Segment Start: Data listing

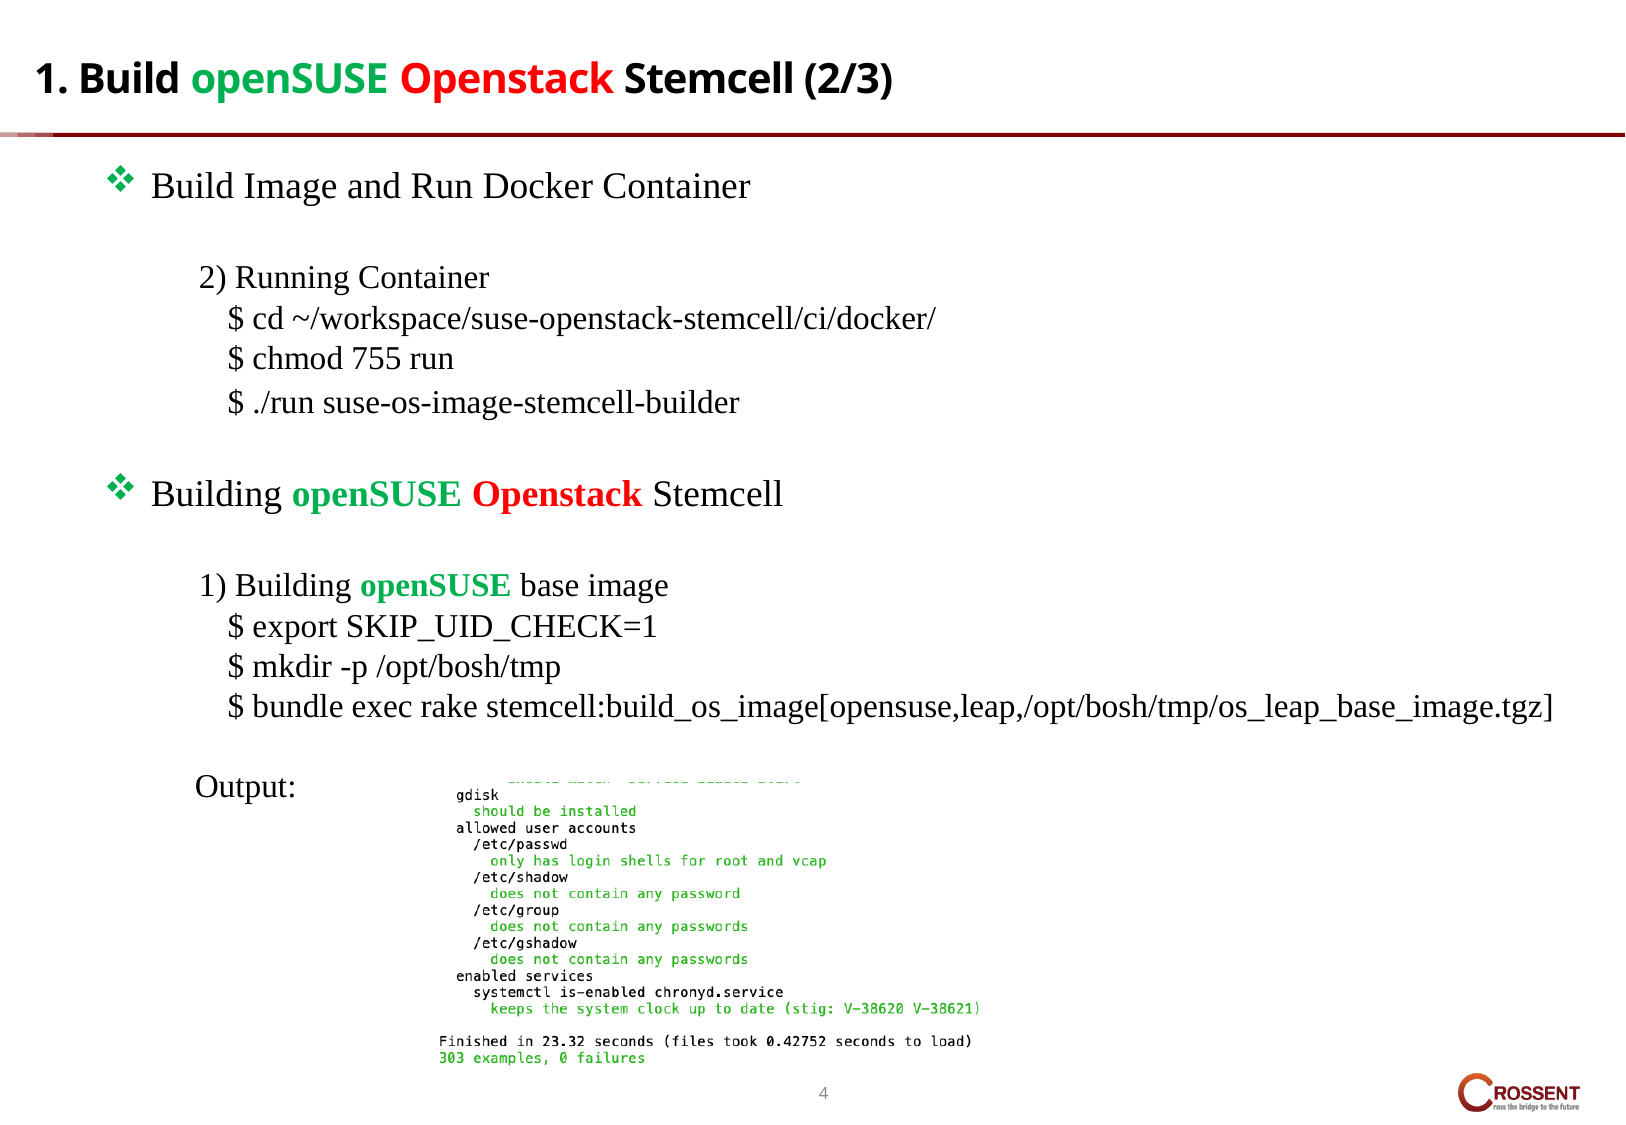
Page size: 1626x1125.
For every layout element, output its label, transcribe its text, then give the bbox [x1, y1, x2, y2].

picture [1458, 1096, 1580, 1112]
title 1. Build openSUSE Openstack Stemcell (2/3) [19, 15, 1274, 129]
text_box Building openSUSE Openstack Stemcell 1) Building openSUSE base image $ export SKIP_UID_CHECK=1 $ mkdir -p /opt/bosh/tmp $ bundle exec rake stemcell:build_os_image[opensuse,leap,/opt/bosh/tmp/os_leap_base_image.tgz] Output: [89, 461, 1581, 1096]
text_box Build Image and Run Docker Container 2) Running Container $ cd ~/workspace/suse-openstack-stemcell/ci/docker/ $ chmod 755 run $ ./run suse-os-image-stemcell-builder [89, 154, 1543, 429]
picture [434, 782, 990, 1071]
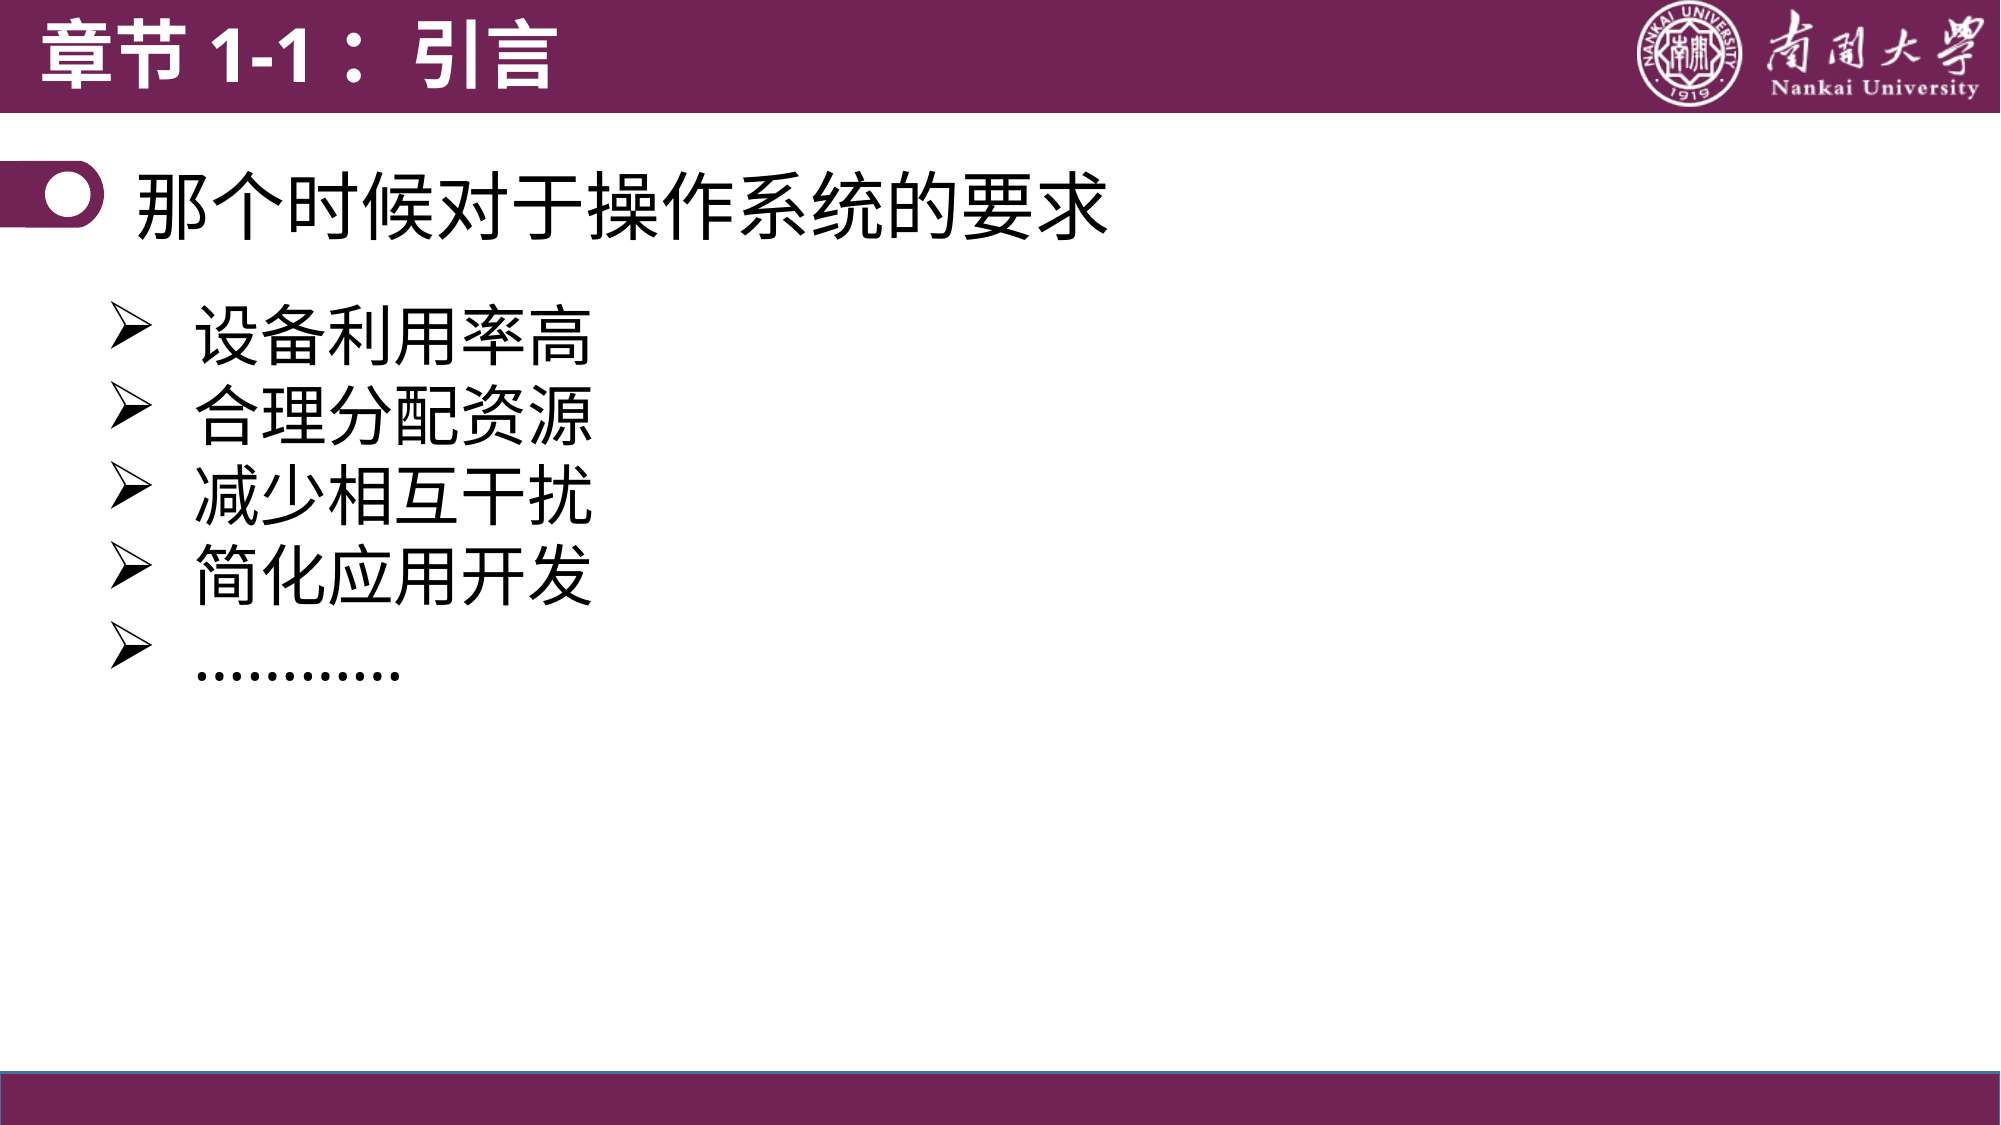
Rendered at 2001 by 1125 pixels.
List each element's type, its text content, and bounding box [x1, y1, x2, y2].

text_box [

Segment End: Data listing

Your instructions:
Only text belongs in the copy: repeat each line of the data exactly and leave out the pictures.

Output below:
Page size: 1626x1125.
For every layout element, output its label, transcribe its text, then give the bbox [x1, y1, x2, y2].

picture [1458, 1096, 1580, 1112]
title 1. Build openSUSE Openstack Stemcell (2/3) [19, 15, 1274, 129]
text_box Building openSUSE Openstack Stemcell 1) Building openSUSE base image $ export SKIP_UID_CHECK=1 $ mkdir -p /opt/bosh/tmp $ bundle exec rake stemcell:build_os_image[opensuse,leap,/opt/bosh/tmp/os_leap_base_image.tgz] Output: [89, 461, 1581, 1096]
text_box Build Image and Run Docker Container 2) Running Container $ cd ~/workspace/suse-openstack-stemcell/ci/docker/ $ chmod 755 run $ ./run suse-os-image-stemcell-builder [89, 154, 1543, 429]
picture [434, 782, 990, 1071]
Rendered at 2001 by 1125 pixels.
List each element's type, its text content, and bounding box [x1, y1, x2, y2].

text_box [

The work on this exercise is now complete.